Stored data

####

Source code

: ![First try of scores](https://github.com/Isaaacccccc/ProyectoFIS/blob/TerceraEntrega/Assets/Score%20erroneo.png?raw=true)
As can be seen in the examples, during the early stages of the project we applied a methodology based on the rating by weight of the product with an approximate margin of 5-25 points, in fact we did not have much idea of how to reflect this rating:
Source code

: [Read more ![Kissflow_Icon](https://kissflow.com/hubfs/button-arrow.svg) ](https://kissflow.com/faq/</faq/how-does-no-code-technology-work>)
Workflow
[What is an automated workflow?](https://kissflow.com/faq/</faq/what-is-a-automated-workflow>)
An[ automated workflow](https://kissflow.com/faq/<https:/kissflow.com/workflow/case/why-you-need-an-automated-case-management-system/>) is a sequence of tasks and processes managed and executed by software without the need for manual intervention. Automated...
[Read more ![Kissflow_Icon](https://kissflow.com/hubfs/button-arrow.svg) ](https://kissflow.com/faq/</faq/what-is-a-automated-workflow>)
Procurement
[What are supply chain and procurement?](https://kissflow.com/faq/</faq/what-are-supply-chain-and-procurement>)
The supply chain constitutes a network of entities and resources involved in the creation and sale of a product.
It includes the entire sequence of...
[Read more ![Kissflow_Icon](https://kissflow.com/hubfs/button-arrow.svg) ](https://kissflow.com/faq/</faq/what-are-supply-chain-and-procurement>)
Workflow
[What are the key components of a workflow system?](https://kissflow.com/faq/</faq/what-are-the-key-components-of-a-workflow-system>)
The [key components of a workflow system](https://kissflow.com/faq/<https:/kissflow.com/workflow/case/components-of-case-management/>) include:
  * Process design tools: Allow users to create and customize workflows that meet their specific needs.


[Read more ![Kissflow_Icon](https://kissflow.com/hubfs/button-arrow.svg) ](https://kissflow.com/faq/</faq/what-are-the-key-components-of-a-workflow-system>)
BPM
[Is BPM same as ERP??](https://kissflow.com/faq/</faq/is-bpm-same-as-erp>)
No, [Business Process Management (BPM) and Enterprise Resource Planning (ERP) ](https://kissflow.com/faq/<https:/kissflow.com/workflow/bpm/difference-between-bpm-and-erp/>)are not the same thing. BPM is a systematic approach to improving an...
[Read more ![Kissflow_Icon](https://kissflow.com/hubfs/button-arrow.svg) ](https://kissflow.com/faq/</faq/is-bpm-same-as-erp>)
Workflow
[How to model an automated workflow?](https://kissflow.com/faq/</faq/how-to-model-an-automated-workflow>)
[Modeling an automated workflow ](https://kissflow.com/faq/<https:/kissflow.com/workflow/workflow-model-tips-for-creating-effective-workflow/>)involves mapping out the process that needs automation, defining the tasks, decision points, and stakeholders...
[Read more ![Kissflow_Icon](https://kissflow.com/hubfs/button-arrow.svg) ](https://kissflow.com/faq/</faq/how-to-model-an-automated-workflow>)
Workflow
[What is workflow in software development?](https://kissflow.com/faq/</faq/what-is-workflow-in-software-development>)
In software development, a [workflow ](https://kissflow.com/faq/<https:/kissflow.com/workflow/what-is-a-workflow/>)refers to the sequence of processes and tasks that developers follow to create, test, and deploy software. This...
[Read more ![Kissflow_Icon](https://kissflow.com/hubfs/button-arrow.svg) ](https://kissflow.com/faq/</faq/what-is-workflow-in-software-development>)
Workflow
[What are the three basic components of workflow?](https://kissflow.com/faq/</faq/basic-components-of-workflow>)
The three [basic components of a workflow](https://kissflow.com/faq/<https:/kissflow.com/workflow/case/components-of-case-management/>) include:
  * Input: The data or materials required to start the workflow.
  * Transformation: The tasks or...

####

WHAT IS NEEDED | For every line in the data above that holds "Read", return the line itself.

EXERCISE OUTPUT |
: [Read more ![Kissflow_Icon](https://kissflow.com/hubfs/button-arrow.svg) ](https://kissflow.com/faq/</faq/how-does-no-code-technology-work>)
[Read more ![Kissflow_Icon](https://kissflow.com/hubfs/button-arrow.svg) ](https://kissflow.com/faq/</faq/what-is-a-automated-workflow>)
[Read more ![Kissflow_Icon](https://kissflow.com/hubfs/button-arrow.svg) ](https://kissflow.com/faq/</faq/what-are-supply-chain-and-procurement>)
[Read more ![Kissflow_Icon](https://kissflow.com/hubfs/button-arrow.svg) ](https://kissflow.com/faq/</faq/what-are-the-key-components-of-a-workflow-system>)
[Read more ![Kissflow_Icon](https://kissflow.com/hubfs/button-arrow.svg) ](https://kissflow.com/faq/</faq/is-bpm-same-as-erp>)
[Read more ![Kissflow_Icon](https://kissflow.com/hubfs/button-arrow.svg) ](https://kissflow.com/faq/</faq/how-to-model-an-automated-workflow>)
[Read more ![Kissflow_Icon](https://kissflow.com/hubfs/button-arrow.svg) ](https://kissflow.com/faq/</faq/what-is-workflow-in-software-development>)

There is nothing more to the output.